Lofotfischfang - Norwegen |
||
Der Lofot-Fischfang früher - Der Lofot-Fischfang heute - Stockfisch - Aquakulturen |
Lofoten
Die Lofoten liegen etwa 400 km nördlich des Polarkreises im Atlantik, vom Festland getrennt durch den Vestfjord, zwischen dem 67. und 68. Breitengrad. Man erreicht die Inseln aus Süden mit der Fähre ab Bodø oder vom Norden über eine Tunnel- und Brückenverbindung namens "Lofast". Wir entschieden uns für die Anreise mit dem Schiff und für die Weiterfahrt nach Norden auf dem "Landweg". Der Ölreichtum Norwegens hat auch den Lofoten eine moderne Infrastruktur beschert!
Wo Thor den Hammer schwang, da zersplitterten die Felsen und die Lofoten entstanden. Der Göttervater schichtete sie auf, um eine bessere Aussicht zu den Fischschwärmen zu haben. So erzählt die germanische Sage. Die ersten Menschen siedelten hier schon vor 6000 Jahren wegen des gewaltigen Fischreichtums und die Wikinger waren ab dem 10. Jahrhundert regelmäßig zum Fischfang hier oben. Von Oktober bis November ziehen riesige Heringschwärme in den Vestfjord. Den Heringen folgen Orcas und denen wiederum Touristen...

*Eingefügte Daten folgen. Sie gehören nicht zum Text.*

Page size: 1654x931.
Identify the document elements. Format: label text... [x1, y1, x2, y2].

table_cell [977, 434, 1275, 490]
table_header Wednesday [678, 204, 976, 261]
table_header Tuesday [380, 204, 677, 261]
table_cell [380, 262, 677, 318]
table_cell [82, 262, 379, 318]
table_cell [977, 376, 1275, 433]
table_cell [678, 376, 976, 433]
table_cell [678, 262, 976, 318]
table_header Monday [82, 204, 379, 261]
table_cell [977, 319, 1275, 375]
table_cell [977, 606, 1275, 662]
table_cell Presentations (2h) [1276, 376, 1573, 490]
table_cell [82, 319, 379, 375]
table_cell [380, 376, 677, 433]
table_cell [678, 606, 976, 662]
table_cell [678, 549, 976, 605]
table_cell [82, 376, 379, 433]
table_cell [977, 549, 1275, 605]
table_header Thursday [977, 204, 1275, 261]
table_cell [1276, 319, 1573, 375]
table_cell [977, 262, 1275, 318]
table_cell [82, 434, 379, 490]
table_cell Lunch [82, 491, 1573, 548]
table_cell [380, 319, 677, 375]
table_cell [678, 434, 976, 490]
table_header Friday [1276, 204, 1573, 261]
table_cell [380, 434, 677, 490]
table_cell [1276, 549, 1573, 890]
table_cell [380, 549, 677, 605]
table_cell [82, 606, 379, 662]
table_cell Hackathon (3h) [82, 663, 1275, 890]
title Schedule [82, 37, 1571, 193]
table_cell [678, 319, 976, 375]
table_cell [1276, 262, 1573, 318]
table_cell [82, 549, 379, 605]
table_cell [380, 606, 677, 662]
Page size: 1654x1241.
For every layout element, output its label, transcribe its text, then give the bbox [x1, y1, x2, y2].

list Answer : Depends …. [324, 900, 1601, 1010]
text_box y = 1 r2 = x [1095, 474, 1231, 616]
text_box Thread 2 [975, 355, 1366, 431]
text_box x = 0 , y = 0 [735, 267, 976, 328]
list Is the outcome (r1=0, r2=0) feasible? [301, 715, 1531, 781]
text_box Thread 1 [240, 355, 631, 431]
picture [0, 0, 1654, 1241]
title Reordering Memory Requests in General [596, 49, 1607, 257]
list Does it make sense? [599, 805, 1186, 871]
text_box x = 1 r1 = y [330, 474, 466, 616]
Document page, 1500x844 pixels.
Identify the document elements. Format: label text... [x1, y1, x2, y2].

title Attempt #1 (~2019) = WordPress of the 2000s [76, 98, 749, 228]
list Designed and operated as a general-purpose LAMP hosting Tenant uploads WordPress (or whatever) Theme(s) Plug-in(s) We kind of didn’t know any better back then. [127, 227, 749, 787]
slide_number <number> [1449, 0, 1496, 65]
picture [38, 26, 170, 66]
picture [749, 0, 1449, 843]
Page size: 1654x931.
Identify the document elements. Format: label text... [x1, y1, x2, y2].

Doch Hauptattraktion bleibt der Skrei - der norwegische Winterkabeljau. Ihm galt auch unser Interesse. Ende März war der Lofotfischfang noch in vollem Gange und wir wollten einen Eindruck vom geschäftigen Treiben hier oben gewinnen.
Lofoten - Moskenes
Blick auf die südliche Lofotenwand der Moskenesøya
Wer wie wir mit der Fähre von Bodø nach Moskenes übersetzt, erblickt mit etwas Wetterglück die beeindruckende Lofotenwand im Schein der Morgensonne! Ein dreieinhalb Milliarden Jahre altes Gebirge erhebt sich über 1000 Meter aus dem Meer! Die Berge sind kantig, schroff und wild und kaum erodiert. Der Grund: Die Eiszeit hatte die Lofoten viele hunderttausend Jahre lang im Griff und die Erosion unmöglich gemacht. Die zurückziehenden Gletscher ließen dann enge Fjordtäler und steile Bergflanken zurück, die eine echte alpine Herausforderung sind.
Die Insel Vaerøy
Wegen des warmen Golfstroms gibt es auch auf den Lofoten Schnee und Eis nur im Winter. Umso schöner, wenn uns die Inselgruppe in frischem weißen Gewand begrüßt. Es hatte über Nacht kräftig geschneit. Doch jetzt strahlt die Sonne! Die Fischerboote kündigen zudem an, dass der Kabeljau noch nicht weitergezogen war. Die Vorfreude auf die kommenden Tage ist groß!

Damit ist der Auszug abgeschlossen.